CEO Malaka Project Ferry Irwandi mempertanyakan upaya TNI mencari celah dugaan tindak pidana yang dia lakukan. Ferry merasa tidak menyudutkan institusi maupun lembaga apa pun melalui konten, orasi, atau pernyataan yang disampaikannya dalam berbagai platform digital.
Scroll ke bawah untuk melanjutkan membaca
“Jadi bingung dan juga penasaran. Apa sih yang dipermasalahkan gitu. Kok sampai segitunya? Apa mereka tidak berhitung bagaimana situasinya. Bukannya mereka mau situasinya kondusif ya?” kata Ferry saat dihubungi pada Jumat, 12 September 2025.
Ferry tidak tahu pernyataan mana yang mendorong TNI mencari celah dugaan tindak pidana yang dilakukan. Jika yang disangkakan kepadanya soal pencemaran nama, ia memahami Mahkamah Konstitusi melalui putusan Nomor 105/PUU-XXII/2024, telah menyatakan tindak pidana pencemaran nama hanya dapat dilaporkan oleh seseorang secara pribadi.
Mantan pegawai Kementerian Keuangan ini mengakui bahwa ia memang pernah membuat konten soal darurat militer. Tapi, bukan untuk menyinggung atau melukai institusi. “Ya kan kami mengedukasi masyarakat soal darurat militer dan sejarahnya,” katanya.
Pemengaruh media sosial ini menegasan tidak memiliki niat untuk menuntut balik TNI yang mencari-cari celah dugaan tindak pidana yang dia lakukan. Ia mengatakan hanya ingin menjalankan hidupnya seperti bermain gim, mengajar, hingga menyelesaikan disertasi doktoralnya.

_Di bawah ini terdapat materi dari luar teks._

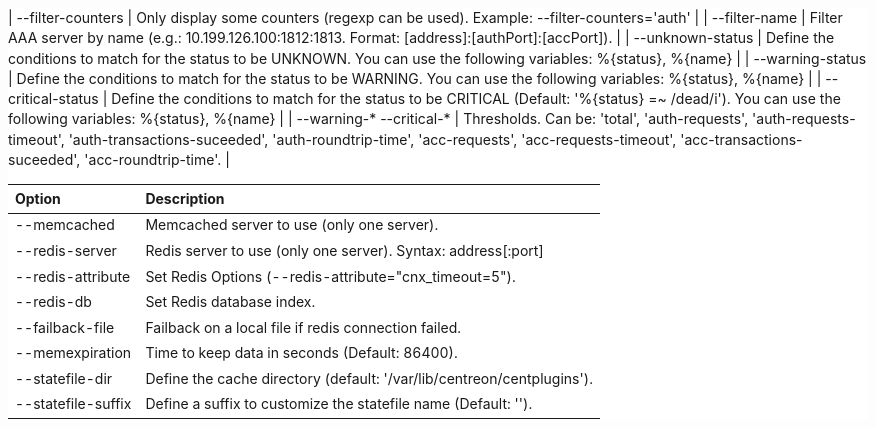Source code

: | --filter-counters        | Only display some counters (regexp can be used). Example: --filter-counters='auth'                                                                                                                                                            |
| --filter-name            | Filter AAA server by name (e.g.: 10.199.126.100:1812:1813. Format: \[address\]:\[authPort\]:\[accPort\]).                                                                                                                                     |
| --unknown-status         | Define the conditions to match for the status to be UNKNOWN. You can use the following variables: %{status}, %{name}                                                                                                                          |
| --warning-status         | Define the conditions to match for the status to be WARNING. You can use the following variables: %{status}, %{name}                                                                                                                          |
| --critical-status        | Define the conditions to match for the status to be CRITICAL (Default: '%{status} =~ /dead/i'). You can use the following variables: %{status}, %{name}                                                                                       |
| --warning-* --critical-* | Thresholds. Can be: 'total', 'auth-requests', 'auth-requests-timeout', 'auth-transactions-suceeded', 'auth-roundtrip-time', 'acc-requests', 'acc-requests-timeout', 'acc-transactions-suceeded', 'acc-roundtrip-time'.                        |

</TabItem>
<TabItem value="Anycast" label="Anycast">

| Option                                          | Description                                                                                                                                                                                                                                                                                                                                                  |
|:------------------------------------------------|:-------------------------------------------------------------------------------------------------------------------------------------------------------------------------------------------------------------------------------------------------------------------------------------------------------------------------------------------------------------|
| --memcached                                     | Memcached server to use (only one server).                                                                                                                                                                                                                                                                                                                   |
| --redis-server                                  | Redis server to use (only one server). Syntax: address\[:port\]                                                                                                                                                                                                                                                                                              |
| --redis-attribute                               | Set Redis Options (--redis-attribute="cnx\_timeout=5").                                                                                                                                                                                                                                                                                                      |
| --redis-db                                      | Set Redis database index.                                                                                                                                                                                                                                                                                                                                    |
| --failback-file                                 | Failback on a local file if redis connection failed.                                                                                                                                                                                                                                                                                                         |
| --memexpiration                                 | Time to keep data in seconds (Default: 86400).                                                                                                                                                                                                                                                                                                               |
| --statefile-dir                                 | Define the cache directory (default: '/var/lib/centreon/centplugins').                                                                                                                                                                                                                                                                                       |
| --statefile-suffix                              | Define a suffix to customize the statefile name (Default: '').                                                                                                                                                                                                                                                                                               |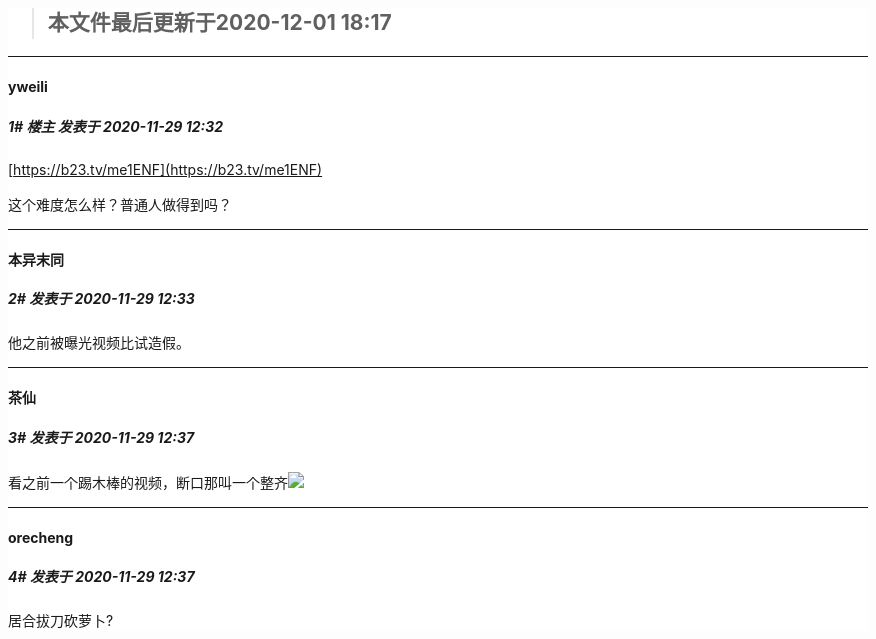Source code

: > ## **本文件最后更新于2020-12-01 18:17** 



*****

####  yweili  
##### 1#       楼主       发表于 2020-11-29 12:32



[https://b23.tv/me1ENF](https://b23.tv/me1ENF)


这个难度怎么样？普通人做得到吗？







*****

####  本异末同  
##### 2#       发表于 2020-11-29 12:33




他之前被曝光视频比试造假。







*****

####  茶仙  
##### 3#       发表于 2020-11-29 12:37




看之前一个踢木棒的视频，断口那叫一个整齐<img src="https://static.saraba1st.com/image/smiley/face2017/067.png" referrerpolicy="no-referrer">







*****

####  orecheng  
##### 4#       发表于 2020-11-29 12:37




居合拔刀砍萝卜?






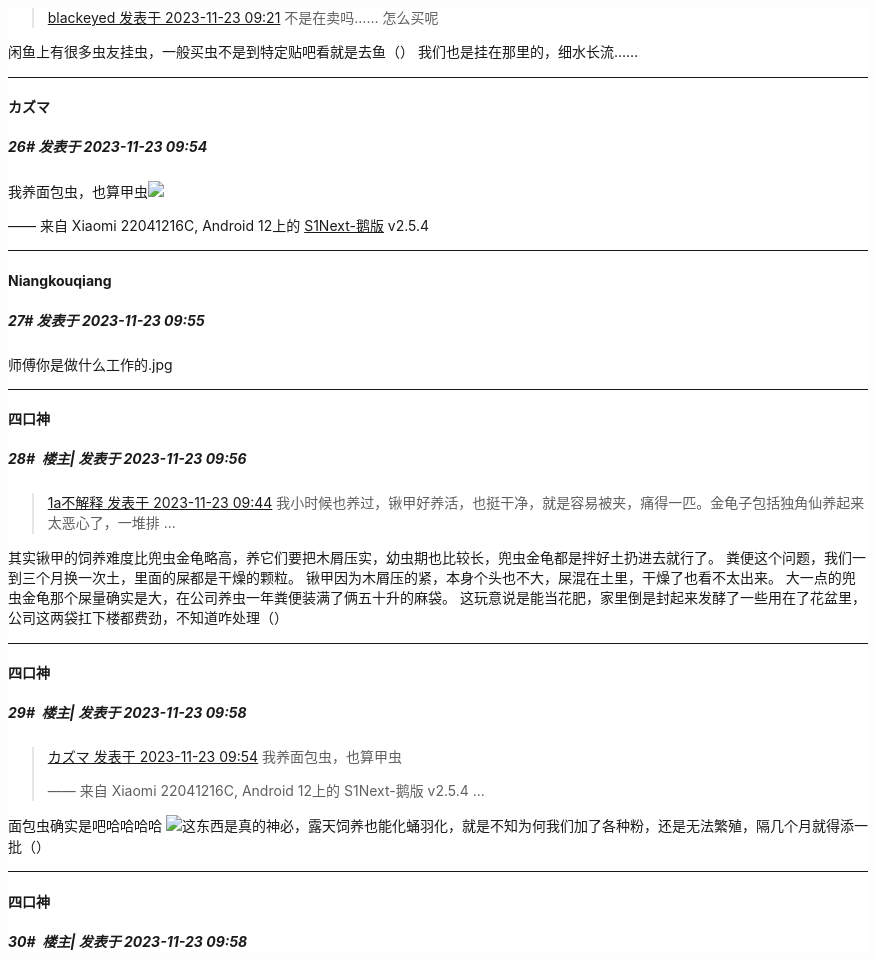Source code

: <blockquote><a href="httphttps://bbs.saraba1st.com/2b/forum.php?mod=redirect&amp;goto=findpost&amp;pid=63115870&amp;ptid=2161650" target="_blank">blackeyed 发表于 2023-11-23 09:21</a>
不是在卖吗…… 怎么买呢</blockquote>
闲鱼上有很多虫友挂虫，一般买虫不是到特定贴吧看就是去鱼（）
我们也是挂在那里的，细水长流……

*****

####  カズマ  
##### 26#       发表于 2023-11-23 09:54

我养面包虫，也算甲虫<img src="https://static.saraba1st.com/image/smiley/face2017/067.png" referrerpolicy="no-referrer">

—— 来自 Xiaomi 22041216C, Android 12上的 [S1Next-鹅版](https://github.com/ykrank/S1-Next/releases) v2.5.4

*****

####  Niangkouqiang  
##### 27#       发表于 2023-11-23 09:55

师傅你是做什么工作的.jpg

*****

####  四口神  
##### 28#         楼主| 发表于 2023-11-23 09:56

<blockquote><a href="httphttps://bbs.saraba1st.com/2b/forum.php?mod=redirect&amp;goto=findpost&amp;pid=63116148&amp;ptid=2161650" target="_blank">1a不解释 发表于 2023-11-23 09:44</a>
我小时候也养过，锹甲好养活，也挺干净，就是容易被夹，痛得一匹。金龟子包括独角仙养起来太恶心了，一堆排 ...</blockquote>
其实锹甲的饲养难度比兜虫金龟略高，养它们要把木屑压实，幼虫期也比较长，兜虫金龟都是拌好土扔进去就行了。
粪便这个问题，我们一到三个月换一次土，里面的屎都是干燥的颗粒。
锹甲因为木屑压的紧，本身个头也不大，屎混在土里，干燥了也看不太出来。
大一点的兜虫金龟那个屎量确实是大，在公司养虫一年粪便装满了俩五十升的麻袋。
这玩意说是能当花肥，家里倒是封起来发酵了一些用在了花盆里，公司这两袋扛下楼都费劲，不知道咋处理（）

*****

####  四口神  
##### 29#         楼主| 发表于 2023-11-23 09:58

<blockquote><a href="httphttps://bbs.saraba1st.com/2b/forum.php?mod=redirect&amp;goto=findpost&amp;pid=63116258&amp;ptid=2161650" target="_blank">カズマ 发表于 2023-11-23 09:54</a>
我养面包虫，也算甲虫

—— 来自 Xiaomi 22041216C, Android 12上的 S1Next-鹅版 v2.5.4 ...</blockquote>
面包虫确实是吧哈哈哈哈
<img src="https://static.saraba1st.com/image/smiley/face2017/068.png" referrerpolicy="no-referrer">这东西是真的神必，露天饲养也能化蛹羽化，就是不知为何我们加了各种粉，还是无法繁殖，隔几个月就得添一批（）

*****

####  四口神  
##### 30#         楼主| 发表于 2023-11-23 09:58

Pada Senin, 8 September 2025, Komandan Satuan Siber Markas Besar TNI Brigadir Jenderal Juinta Omboh Sembiring mendatangi markas Polda Metro Jaya untuk mendiskusikan dugaan tindak pidana pencemaran nama institusi TNI oleh Ferry Irwandi. Dugaan pidana Ferry ditemukan oleh Satuan Siber TNI setelah menyisir ruang siber.

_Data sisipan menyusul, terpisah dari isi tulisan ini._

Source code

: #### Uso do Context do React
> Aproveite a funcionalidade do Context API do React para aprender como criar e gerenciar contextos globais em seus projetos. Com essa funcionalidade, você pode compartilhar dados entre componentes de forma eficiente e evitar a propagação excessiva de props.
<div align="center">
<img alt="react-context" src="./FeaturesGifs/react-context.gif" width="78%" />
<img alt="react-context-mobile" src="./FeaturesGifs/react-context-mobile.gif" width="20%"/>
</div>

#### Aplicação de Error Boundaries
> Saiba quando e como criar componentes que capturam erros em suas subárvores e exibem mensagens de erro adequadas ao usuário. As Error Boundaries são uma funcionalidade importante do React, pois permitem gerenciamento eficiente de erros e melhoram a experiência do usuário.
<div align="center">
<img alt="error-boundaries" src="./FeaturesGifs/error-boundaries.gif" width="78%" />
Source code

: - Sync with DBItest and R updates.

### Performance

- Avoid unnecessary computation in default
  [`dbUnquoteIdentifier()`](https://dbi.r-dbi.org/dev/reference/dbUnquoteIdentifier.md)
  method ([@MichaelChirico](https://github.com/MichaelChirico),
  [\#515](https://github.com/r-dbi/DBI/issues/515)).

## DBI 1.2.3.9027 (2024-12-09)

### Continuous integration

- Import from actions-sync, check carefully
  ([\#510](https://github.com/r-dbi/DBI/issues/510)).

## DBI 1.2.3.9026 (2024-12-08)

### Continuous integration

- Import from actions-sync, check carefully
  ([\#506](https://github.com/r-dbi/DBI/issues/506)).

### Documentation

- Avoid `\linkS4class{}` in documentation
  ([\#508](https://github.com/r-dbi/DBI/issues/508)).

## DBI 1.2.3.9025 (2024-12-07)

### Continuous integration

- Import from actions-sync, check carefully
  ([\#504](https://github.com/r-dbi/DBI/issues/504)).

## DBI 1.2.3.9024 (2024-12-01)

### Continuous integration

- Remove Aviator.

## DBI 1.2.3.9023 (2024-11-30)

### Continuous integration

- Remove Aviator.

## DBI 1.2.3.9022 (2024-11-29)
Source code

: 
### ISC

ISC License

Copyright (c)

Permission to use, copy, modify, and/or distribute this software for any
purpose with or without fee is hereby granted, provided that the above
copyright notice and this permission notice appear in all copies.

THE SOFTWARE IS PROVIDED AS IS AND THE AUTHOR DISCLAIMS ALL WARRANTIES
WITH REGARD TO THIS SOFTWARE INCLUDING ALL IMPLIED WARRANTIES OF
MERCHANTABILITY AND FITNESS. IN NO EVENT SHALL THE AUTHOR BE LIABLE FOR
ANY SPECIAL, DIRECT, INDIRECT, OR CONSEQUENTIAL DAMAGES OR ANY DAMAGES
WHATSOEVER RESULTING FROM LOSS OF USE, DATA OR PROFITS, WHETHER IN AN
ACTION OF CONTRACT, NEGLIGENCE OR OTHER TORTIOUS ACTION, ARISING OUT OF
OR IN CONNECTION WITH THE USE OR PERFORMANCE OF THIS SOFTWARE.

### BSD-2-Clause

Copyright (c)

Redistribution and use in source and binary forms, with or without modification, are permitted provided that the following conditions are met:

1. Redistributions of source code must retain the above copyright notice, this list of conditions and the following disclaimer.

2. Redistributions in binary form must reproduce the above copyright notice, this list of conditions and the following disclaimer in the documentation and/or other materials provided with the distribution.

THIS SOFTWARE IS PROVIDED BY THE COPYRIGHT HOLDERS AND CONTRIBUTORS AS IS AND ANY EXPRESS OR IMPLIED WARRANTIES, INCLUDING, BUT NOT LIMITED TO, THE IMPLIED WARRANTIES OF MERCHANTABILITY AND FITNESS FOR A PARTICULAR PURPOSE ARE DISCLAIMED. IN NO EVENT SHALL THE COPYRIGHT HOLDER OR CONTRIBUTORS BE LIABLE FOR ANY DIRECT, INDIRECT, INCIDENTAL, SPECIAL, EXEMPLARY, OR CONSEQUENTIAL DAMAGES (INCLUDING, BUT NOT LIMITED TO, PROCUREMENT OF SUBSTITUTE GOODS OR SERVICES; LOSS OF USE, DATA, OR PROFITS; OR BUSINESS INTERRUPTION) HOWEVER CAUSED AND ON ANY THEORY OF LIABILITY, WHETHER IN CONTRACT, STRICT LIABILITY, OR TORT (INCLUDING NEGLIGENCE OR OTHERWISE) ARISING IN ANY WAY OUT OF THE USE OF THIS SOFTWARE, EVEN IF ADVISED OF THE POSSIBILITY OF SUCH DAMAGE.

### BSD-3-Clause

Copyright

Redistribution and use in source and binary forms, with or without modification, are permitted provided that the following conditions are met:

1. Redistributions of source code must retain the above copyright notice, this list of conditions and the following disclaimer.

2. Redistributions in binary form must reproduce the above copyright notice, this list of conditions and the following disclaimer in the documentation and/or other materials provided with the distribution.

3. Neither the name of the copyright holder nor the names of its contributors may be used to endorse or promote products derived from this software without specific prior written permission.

Wakil Direktur Reserse Siber Polda Metro Jaya Ajun Komisaris Besar Fian Yunus memastikan TNI memang tak bisa melaporkan Ferry atas tuduhan pencemaran nama. Ketentuan itu sesuai dengan Putusan Mahkamah Konstitusi Nomor 105/PUU-XXII/2024, yang menyatakan tindak pidana pencemaran nama hanya dapat dilaporkan oleh seseorang secara pribadi.
TNI mengklaim ada indikasi tindak pidana lain yang sifatnya lebih serius, selain pencemaran nama baik. Kapuspen TNI Freddy Ardianzah mengatakan lembaganya menghormati putusan MK. “Karena itu, langkah selanjutnya adalah mengkaji ulang dan membahasnya di internal TNI, menyusun konstruksi hukum yang sesuai,” katanya.
Freddy menyebutkan dua contoh konten Ferry yang diduga melanggar hukum. Pertama, soal analisis Ferry terhadap video viral penangkapan personel TNI di Palembang. Freddy mengatakan Ferry menambahkan frasa “bukan cuma saya..” dalam analisisnya. Padahal video itu sudah dikonfirmasi hoaks oleh Puspen. Dan frasa tersebut tidak ada dalam rekaman asli.
Contoh kedua adalah pernyataan Ferry tentang “darurat militer”, yang diduga sengaja diatur di balik kerusuhan demo, “Termasuk klaim darurat militer berhasil dicegah,” kata Freddy. Menurut Freddy, narasi itu bentuk provokasi dan fitnah. Sebab, tidak ada fakta yang mendukung rencana darurat militer. Menurut dia, ucapan itu dapat memicu ketakutan serta ketidakstabilan sosial.
Berdasarkan ketentuan, TNI menilai perbuatan Ferry diduga melanggar sejumlah pasal. Antara lain, pasal 207 KUHP soal penghinaan terhadap lembaga negara, pasal 28 ayat (2) UU ITE soal Penyebaran informasi yang menimbulkan kebencian berbasis SARA, pasal 14 dan 15 UU No. 1/1946 soal penyiaran berita bohong dan kabar tidak pasti yang menimbulkan keonaran.
TNI mengatakan, sesuai hukum positif, Ferry juga diduga melanggar Pasal 310 KUHP soal Pencemaran nama baik, Pasal 160 & 161 KUHP soal Penghasutan, dan Pasal 45A ayat (2) UU ITE soal Penyebaran kebencian berbasis SARA.